2. Micro-service architecture. This aspect is concerned with how the different parts of a SW product are structured, coded, and deployed. Again, think of products you make or work with. Can you safely and easily replace a running version with a new/old one? Can you replace some part(s) of that product, leaving the rest untouched?. If you can, it's very likely the product in case is made as a set of micro-services (small, simple constituent parts with little coupling to each other).

If you're on the infrequent releases side (say, one release a month), think twice before start adopting DevOps principles. The no-return point of publishing a release imposes a strict (and expensive) discipline of thorough testing and verification across multiple stages until you're confident the product is production-quality, and you can't squeeze that process down indefinitely. Moreover, you'd spend a huge amount of money in doing so. Instead, remove barriers and speed up your process. Some things you might try are:

• Design-For-Failure (DFF): introduce that discipline to your development teams. Assume the SW will fail from the very first moment. If will fail continuously and in the most exhuberant ways. Have your teams interiorize that assumption and work according to it. Check page 11 in AWS Best Practices for further information;
• Simplify start-up&shut-down: remove as many steps as you can from your SW start-up and shut-down stages. Move somewhere else or schedule for later those you can't remove. Your SW must be able to come up and be removed in a snap;
• Test often, test early: speed up your tests and move them as closer to the developer desktop as you can. Do your performance tests run fast? Run them on every commit then. You have mocks for most components of the system? Run integration tests instead of component tests. Can you capture real inputs to deployed systems? Apply them to systems in development to verify how they would perform in the real world.

Similarly, being on the monolith (as opposed to miro-services) side jeopardizes your organization's ability to run DevOps by the book. Sytems characterized by a regular number of complex parts tightly coupled to each other, all running in localized computing resources in order to achieve the highest throughput-per-square-meter give place to many-to-many heterogeneous interactions between mutually dependent parts, which in combination with late integration testing leads to butterfly effects and never-ending verification and fault slip-through. Instead, try to move gradually to a micro-services architecture for your product(s). Check this InfoQ post for more details. Things you might try are:

• Start stripping away non-critical parts of your system. Instead of breaking up your system's core, start with those parts representing a lower risk to the product's success.

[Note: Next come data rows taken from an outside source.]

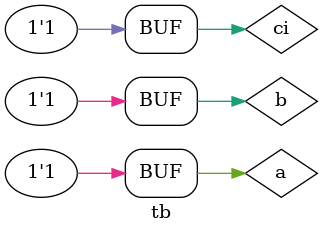
<source format=sv>
`include "adder.sv"

module tb();

logic a,b,ci,s,co;

adder adder1(a,b,ci,s,co);

initial begin 

#10; a=1'b0; b=1'b0; ci=1'b0;

#10; a=1'b0; b=1'b0; ci=1'b1;

#10; a=1'b0; b=1'b1; ci=1'b0;

#10; a=1'b0; b=1'b1; ci=1'b1;

#10; a=1'b1; b=1'b0; ci=1'b0;

#10; a=1'b1; b=1'b0; ci=1'b1;

#10; a=1'b1; b=1'b1; ci=1'b0;

#10; a=1'b1; b=1'b1; ci=1'b1;

end
endmodule



</source>
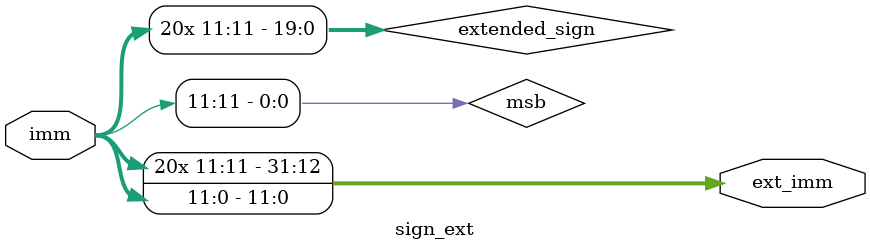
<source format=v>
module sign_ext(
    input [11:0]imm,

    output [31:0]ext_imm
);

/*
*   Problem 4:
*   Describe sign extension logic.
*/

wire msb = imm[11];
wire [19:0]extended_sign = {20{msb}};
assign ext_imm = {extended_sign, imm};

endmodule

</source>
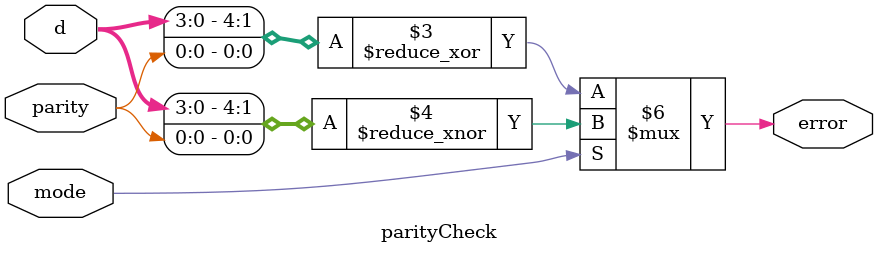
<source format=v>
module parityCheck(
input [3:0]d,
input parity,
input mode,
output reg error
);

always @(*) begin 
  //mode=0 then check for error in even parity
  //mode=1 then check for error in odd parity
if(mode==1'b0)
   error = ^{d,parity};
else
   error = ~^{d,parity};

end
endmodule


</source>
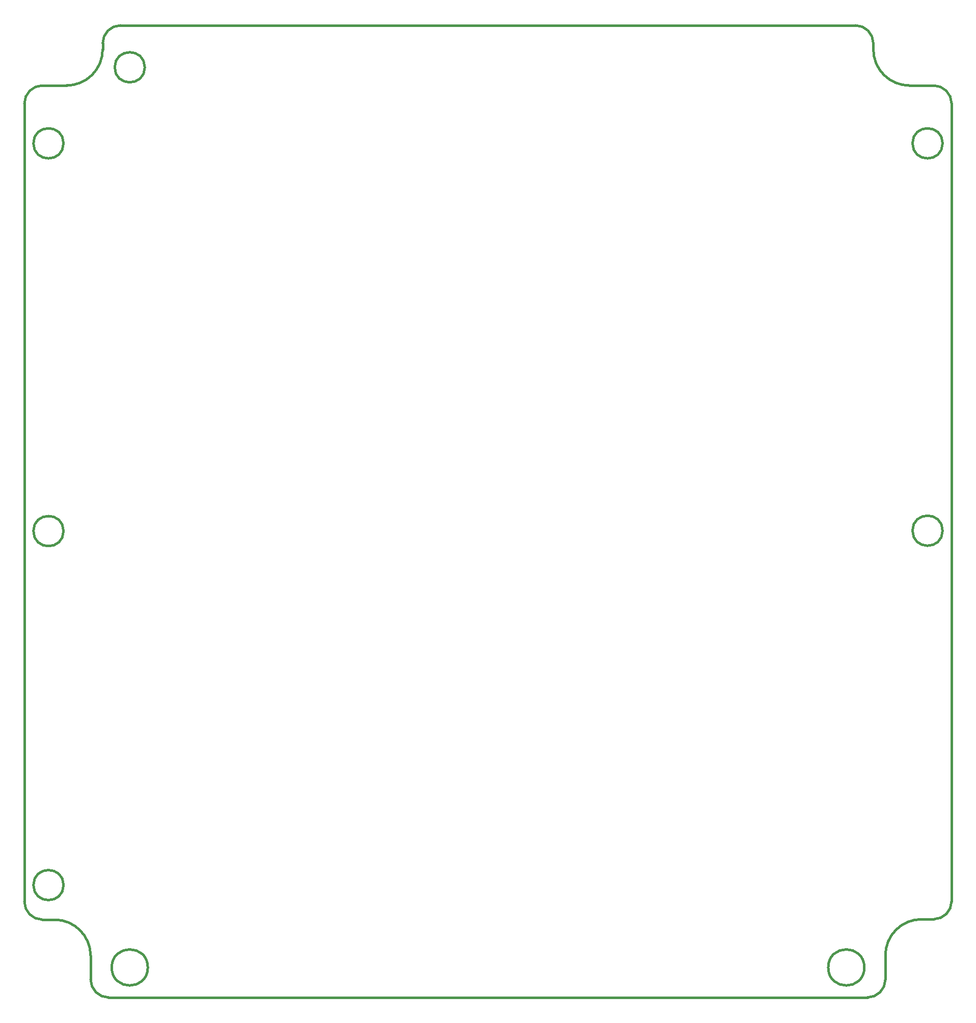
<source format=gbr>
G04 (created by PCBNEW (2013-07-07 BZR 4022)-stable) date 06/07/2014 12:08:29*
%MOIN*%
G04 Gerber Fmt 3.4, Leading zero omitted, Abs format*
%FSLAX34Y34*%
G01*
G70*
G90*
G04 APERTURE LIST*
%ADD10C,0.00393701*%
%ADD11C,0.015*%
G04 APERTURE END LIST*
G54D10*
G54D11*
X98878Y-77122D02*
G75*
G02X101242Y-74758I2364J0D01*
G74*
G01*
X102621Y-23940D02*
G75*
G03X102621Y-23940I-985J0D01*
G74*
G01*
X45097Y-23940D02*
G75*
G03X45097Y-23940I-985J0D01*
G74*
G01*
X96908Y-16213D02*
G75*
G02X98090Y-17395I0J-1181D01*
G74*
G01*
X97499Y-77914D02*
G75*
G03X97499Y-77914I-1181J0D01*
G74*
G01*
X47658Y-17395D02*
G75*
G02X48840Y-16213I1182J0D01*
G74*
G01*
X50613Y-77914D02*
G75*
G03X50613Y-77914I-1181J0D01*
G74*
G01*
X97696Y-79882D02*
X48053Y-79882D01*
X50416Y-18959D02*
G75*
G03X50416Y-18959I-985J0D01*
G74*
G01*
X102621Y-49309D02*
G75*
G03X102621Y-49309I-985J0D01*
G74*
G01*
X45097Y-49334D02*
G75*
G03X45097Y-49334I-985J0D01*
G74*
G01*
X45097Y-72520D02*
G75*
G03X45097Y-72520I-985J0D01*
G74*
G01*
X47658Y-17395D02*
X47658Y-17789D01*
X45294Y-20153D02*
X43718Y-20153D01*
X47658Y-17789D02*
G75*
G02X45294Y-20153I-2363J0D01*
G74*
G01*
X48840Y-16213D02*
X96908Y-16213D01*
X98090Y-17395D02*
X98090Y-17789D01*
X100454Y-20153D02*
X102030Y-20153D01*
X100454Y-20153D02*
G75*
G02X98090Y-17789I0J2364D01*
G74*
G01*
X96908Y-16213D02*
G75*
G02X98090Y-17395I0J-1181D01*
G74*
G01*
X47658Y-17395D02*
G75*
G02X48840Y-16213I1182J0D01*
G74*
G01*
X98878Y-78700D02*
X98878Y-77122D01*
X101242Y-74758D02*
X102030Y-74758D01*
X44507Y-74785D02*
X43718Y-74785D01*
X44507Y-74785D02*
G75*
G02X46871Y-77149I0J-2364D01*
G74*
G01*
X46871Y-77149D02*
X46871Y-78700D01*
X42536Y-21335D02*
X42536Y-73603D01*
X103212Y-21335D02*
X103212Y-73576D01*
X102032Y-20153D02*
G75*
G02X103212Y-21335I-2J-1181D01*
G74*
G01*
X103212Y-73576D02*
G75*
G02X102030Y-74758I-1182J0D01*
G74*
G01*
X98878Y-78700D02*
G75*
G02X97696Y-79882I-1182J0D01*
G74*
G01*
X48053Y-79882D02*
G75*
G02X46871Y-78700I0J1182D01*
G74*
G01*
X43716Y-74785D02*
G75*
G02X42536Y-73603I2J1181D01*
G74*
G01*
X42536Y-21335D02*
G75*
G02X43718Y-20153I1182J0D01*
G74*
G01*
M02*

</source>
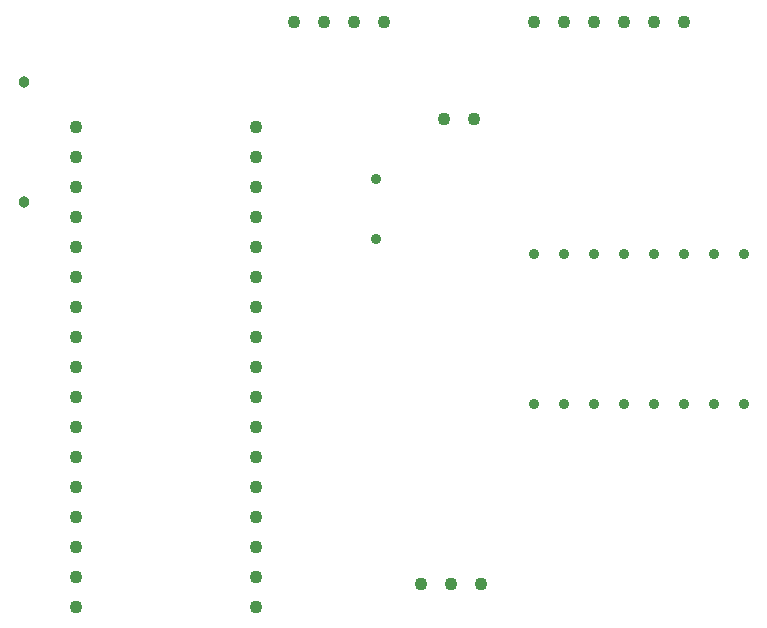
<source format=gbr>
%TF.GenerationSoftware,Novarm,DipTrace,3.2.0.1*%
%TF.CreationDate,2018-02-07T16:10:38+00:00*%
%FSLAX35Y35*%
%MOMM*%
%TF.FileFunction,Plated,1,2,PTH,Drill*%
%TF.Part,Single*%
%TA.AperFunction,ComponentDrill*%
%ADD39C,1.1*%
%ADD40C,0.9*%
%ADD41C,0.96533*%
%ADD42C,0.965*%
G75*
G01*
D40*
X4556000Y5127500D3*
Y5635500D3*
D39*
X7159500Y6969000D3*
X6905500D3*
X6651500D3*
X6397500D3*
X6143500D3*
X5889500D3*
X4619500D3*
X4365500D3*
X5127500Y6143500D3*
X5381500D3*
X4937000Y2206500D3*
X5191000D3*
X5445000D3*
X4111500Y6969000D3*
X3857500D3*
D41*
X1571500Y6461000D3*
D42*
Y5445000D3*
D39*
X3540000Y6080000D3*
Y5826000D3*
Y5572000D3*
Y5318000D3*
Y5064000D3*
Y4810000D3*
Y4556000D3*
Y4302000D3*
Y4048000D3*
Y3794000D3*
Y3540000D3*
X2016000Y2778000D3*
Y3032000D3*
X3540000Y2778000D3*
Y2524000D3*
Y2270000D3*
Y2016000D3*
X2016000D3*
Y2270000D3*
Y2524000D3*
X3540000Y3286000D3*
Y3032000D3*
X2016000Y3286000D3*
Y3540000D3*
Y3794000D3*
Y4048000D3*
Y4302000D3*
Y4556000D3*
Y4810000D3*
Y5064000D3*
Y5318000D3*
Y5572000D3*
Y5826000D3*
Y6080000D3*
D40*
X5889500Y3730500D3*
X6143500D3*
X6397500D3*
X6651500D3*
X6905500D3*
X7159500D3*
X7413500D3*
X7667500D3*
X5889500Y5000500D3*
X6143500D3*
X6397500D3*
X6651500D3*
X6905500D3*
X7159500D3*
X7413500D3*
X7667500D3*
M02*

</source>
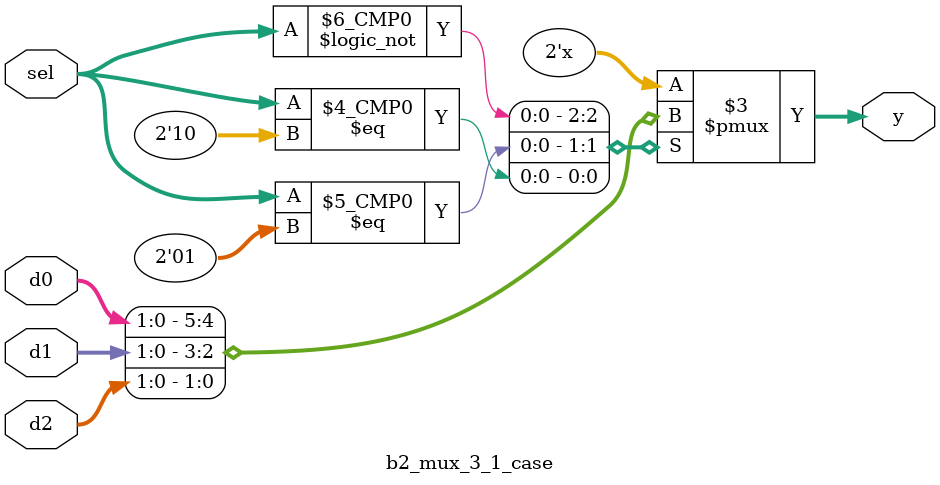
<source format=v>
`timescale 1ns / 1ps


module b2_mux_3_1_case(
    input [1:0] d0, d1, d2,
    input [1:0] sel,
    output reg [1:0] y
    );
    always @(*)
    begin
        case (sel)
            2'b00 : y = d0;
            2'b01 : y = d1;
            2'b10 : y = d2;
            default : y = 2'bxx;
        endcase
    end
endmodule

</source>
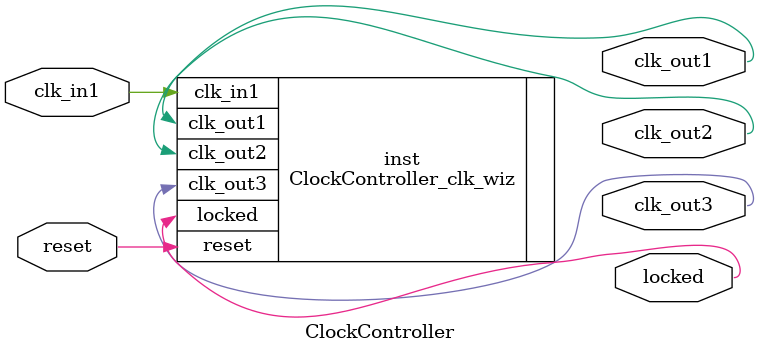
<source format=v>


`timescale 1ps/1ps

(* CORE_GENERATION_INFO = "ClockController,clk_wiz_v6_0_2_0_0,{component_name=ClockController,use_phase_alignment=true,use_min_o_jitter=true,use_max_i_jitter=false,use_dyn_phase_shift=false,use_inclk_switchover=false,use_dyn_reconfig=false,enable_axi=0,feedback_source=FDBK_AUTO,PRIMITIVE=MMCM,num_out_clk=3,clkin1_period=10.000,clkin2_period=10.000,use_power_down=false,use_reset=true,use_locked=true,use_inclk_stopped=false,feedback_type=SINGLE,CLOCK_MGR_TYPE=NA,manual_override=false}" *)

module ClockController 
 (
  // Clock out ports
  output        clk_out1,
  output        clk_out2,
  output        clk_out3,
  // Status and control signals
  input         reset,
  output        locked,
 // Clock in ports
  input         clk_in1
 );

  ClockController_clk_wiz inst
  (
  // Clock out ports  
  .clk_out1(clk_out1),
  .clk_out2(clk_out2),
  .clk_out3(clk_out3),
  // Status and control signals               
  .reset(reset), 
  .locked(locked),
 // Clock in ports
  .clk_in1(clk_in1)
  );

endmodule

</source>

With the knowledge and experience gained in doing so, you'll be better prepared to undertake the split of the more valuable parts;
• Stop adding new features to existing parts. For every new functionality you want to add to the existing system, evaluate the possibility to craft it as a separate, loosely-coupled process, using network interfaces instead of IPC or dynamic linking;
• Fight technical debt. Wrong decisions taken due to time constraits will slow you down in shifting to a micro-services architecture. Follow the good practice of devoting one sprint now and then to remove technical debt. Look carefully into technical debt warnings from your development teams and try to give them the time and tools to prevent it.

Conclusion

In the next post, we'll describe the main premises a DevOps environment should follow. Make sure your organization and products are in the right shape to adopt those premises before sinking hard-earned money in implementing them in your organization.